#### [Assignment]
Copy out the part of the grandparents text below starting with "Sarah told us" and going on through "thought so too!", switching "challenging" to "difficult".

#### [Text shown]

When Sarah (far left) was ill, Steve and Sheryll stepped in for her and Cade.
But if that wasn't enough of an upheaval, there was more to come.
Steve was diagnosed with prostate cancer last year and had his prostate removed in November.
Then, just two months later, the family's world was again turned upside down when Kylie-Maree's teacher husband Logan was killed, leaving their wee boys, Fergus (8), Fletcher (5) and Eaton (3) without a dad.
Sheryll and Steve didn't hesitate, offering love and support to their daughter and grandchildren in the only way they knew how.
"They didn't think twice," says Sarah, "but what a huge thing it was to once again chuck in their jobs and sell their home to help out.
"At a time in their lives where they should probably be slowing down, they are doing the opposite. They are amazing grandparents and have been dealt such a tough hand over the last few years."
Sheryll admits she and Steve were surprised and proud when they found out that Sarah had nominated them for the award, but firmly believes what they have done is what any parent or grandparent would do.
"There are no options when it is your family, when it's your children and grandchildren that are hurting and need support," she says.
"We are very humbled and appreciative to have won the competition. We are so proud of our daughters, and are continually amazed at how they have been dealing with the circumstances they and their children have found themselves in.
"Steve and I love being grandparents to our four lovely grandsons and two step-grandchildren. Being a grandparent is an opportunity to help support the parents with the upbringing of them and share in their milestones.
"Grandparents are able to teach children about different sorts of love and sharing while keeping yourselves young
as well. We enjoy being able to act as a child again, without feeling silly."
Still, it's been extremely difficult watching their children and grandchildren go through what they have, she tells.
"Life is very hard at times, but you have to make the best of what you have and go forward just living one day at a time."
Sarah told us in her submission, "Life sure has been challenging, but through it all, they have smiled and never once shown their pain. I think they are grandparents of the year and it would be so cool to see them win this awesome prize."
We thought so too!

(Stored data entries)
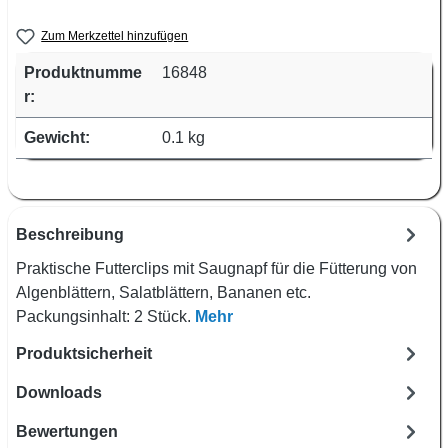
Zum Merkzettel hinzufügen
Produktnumme
16848
r:
Gewicht:
0.1 kg
Beschreibung
Praktische Futterclips mit Saugnapf für die Fütterung von
Algenblättern, Salatblättern, Bananen etc.
Packungsinhalt: 2 Stück.
Mehr
Produktsicherheit
Downloads
Bewertungen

#### [Task result]
Sarah told us in her submission, "Life sure has been difficult, but through it all, they have smiled and never once shown their pain. I think they are grandparents of the year and it would be so cool to see them win this awesome prize."
We thought so too!